#### [WORK TO COMPLETE]
Copy the text of the records below word for word, starting at the beginning of the records and ending with the line that contains "teammate for everyone at Team GB when away".
___ RECORD EXCERPTS ___
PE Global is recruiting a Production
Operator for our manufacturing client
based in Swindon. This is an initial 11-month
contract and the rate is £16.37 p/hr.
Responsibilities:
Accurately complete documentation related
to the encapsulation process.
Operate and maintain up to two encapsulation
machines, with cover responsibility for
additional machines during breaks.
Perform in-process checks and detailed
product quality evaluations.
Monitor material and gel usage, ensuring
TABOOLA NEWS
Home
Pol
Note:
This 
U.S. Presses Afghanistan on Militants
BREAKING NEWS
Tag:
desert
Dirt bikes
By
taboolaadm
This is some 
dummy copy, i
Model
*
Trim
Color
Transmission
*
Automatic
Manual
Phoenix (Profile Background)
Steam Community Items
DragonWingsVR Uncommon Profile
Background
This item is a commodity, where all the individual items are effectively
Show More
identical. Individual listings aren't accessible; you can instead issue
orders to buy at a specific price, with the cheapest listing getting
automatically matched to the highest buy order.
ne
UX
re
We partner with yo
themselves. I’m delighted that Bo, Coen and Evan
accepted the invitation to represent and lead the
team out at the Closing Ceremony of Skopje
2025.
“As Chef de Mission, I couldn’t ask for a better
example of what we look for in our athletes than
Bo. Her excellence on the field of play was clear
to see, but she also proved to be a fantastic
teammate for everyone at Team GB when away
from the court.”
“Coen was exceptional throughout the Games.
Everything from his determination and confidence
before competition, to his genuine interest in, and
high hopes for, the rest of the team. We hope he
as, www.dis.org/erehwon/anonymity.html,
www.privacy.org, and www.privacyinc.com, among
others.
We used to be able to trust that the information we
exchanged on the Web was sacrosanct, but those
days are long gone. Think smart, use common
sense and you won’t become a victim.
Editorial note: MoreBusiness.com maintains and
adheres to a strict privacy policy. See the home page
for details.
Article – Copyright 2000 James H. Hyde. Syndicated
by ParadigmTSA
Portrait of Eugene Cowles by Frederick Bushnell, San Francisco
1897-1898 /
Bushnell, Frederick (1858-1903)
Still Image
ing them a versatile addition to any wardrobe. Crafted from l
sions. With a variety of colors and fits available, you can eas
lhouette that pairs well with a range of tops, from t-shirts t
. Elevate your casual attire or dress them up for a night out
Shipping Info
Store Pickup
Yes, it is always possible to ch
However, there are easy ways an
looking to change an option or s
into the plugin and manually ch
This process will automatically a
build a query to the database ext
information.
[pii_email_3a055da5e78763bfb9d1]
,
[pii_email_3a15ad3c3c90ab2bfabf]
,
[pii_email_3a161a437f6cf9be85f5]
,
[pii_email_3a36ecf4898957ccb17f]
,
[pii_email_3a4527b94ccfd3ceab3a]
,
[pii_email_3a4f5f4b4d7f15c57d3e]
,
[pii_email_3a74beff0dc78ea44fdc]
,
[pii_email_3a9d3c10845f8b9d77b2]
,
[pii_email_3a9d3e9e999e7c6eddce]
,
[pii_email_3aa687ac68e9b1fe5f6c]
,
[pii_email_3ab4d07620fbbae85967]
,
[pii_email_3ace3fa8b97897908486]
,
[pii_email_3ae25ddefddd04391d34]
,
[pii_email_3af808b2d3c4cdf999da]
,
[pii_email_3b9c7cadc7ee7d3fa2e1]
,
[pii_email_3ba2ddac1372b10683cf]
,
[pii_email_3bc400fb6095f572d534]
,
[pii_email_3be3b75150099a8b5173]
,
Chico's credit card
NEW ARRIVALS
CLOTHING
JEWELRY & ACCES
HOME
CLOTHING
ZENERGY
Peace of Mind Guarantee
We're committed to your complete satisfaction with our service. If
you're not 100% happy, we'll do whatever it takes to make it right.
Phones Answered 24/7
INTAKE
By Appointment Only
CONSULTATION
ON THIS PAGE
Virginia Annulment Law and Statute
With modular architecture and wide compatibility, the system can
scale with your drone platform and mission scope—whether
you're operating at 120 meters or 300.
___
#### [RESPONSE TO THIS TASK]
PE Global is recruiting a Production
Operator for our manufacturing client
based in Swindon. This is an initial 11-month
contract and the rate is £16.37 p/hr.
Responsibilities:
Accurately complete documentation related
to the encapsulation process.
Operate and maintain up to two encapsulation
machines, with cover responsibility for
additional machines during breaks.
Perform in-process checks and detailed
product quality evaluations.
Monitor material and gel usage, ensuring
TABOOLA NEWS
Home
Pol
Note:
This 
U.S. Presses Afghanistan on Militants
BREAKING NEWS
Tag:
desert
Dirt bikes
By
taboolaadm
This is some 
dummy copy, i
Model
*
Trim
Color
Transmission
*
Automatic
Manual
Phoenix (Profile Background)
Steam Community Items
DragonWingsVR Uncommon Profile
Background
This item is a commodity, where all the individual items are effectively
Show More
identical. Individual listings aren't accessible; you can instead issue
orders to buy at a specific price, with the cheapest listing getting
automatically matched to the highest buy order.
ne
UX
re
We partner with yo
themselves. I’m delighted that Bo, Coen and Evan
accepted the invitation to represent and lead the
team out at the Closing Ceremony of Skopje
2025.
“As Chef de Mission, I couldn’t ask for a better
example of what we look for in our athletes than
Bo. Her excellence on the field of play was clear
to see, but she also proved to be a fantastic
teammate for everyone at Team GB when away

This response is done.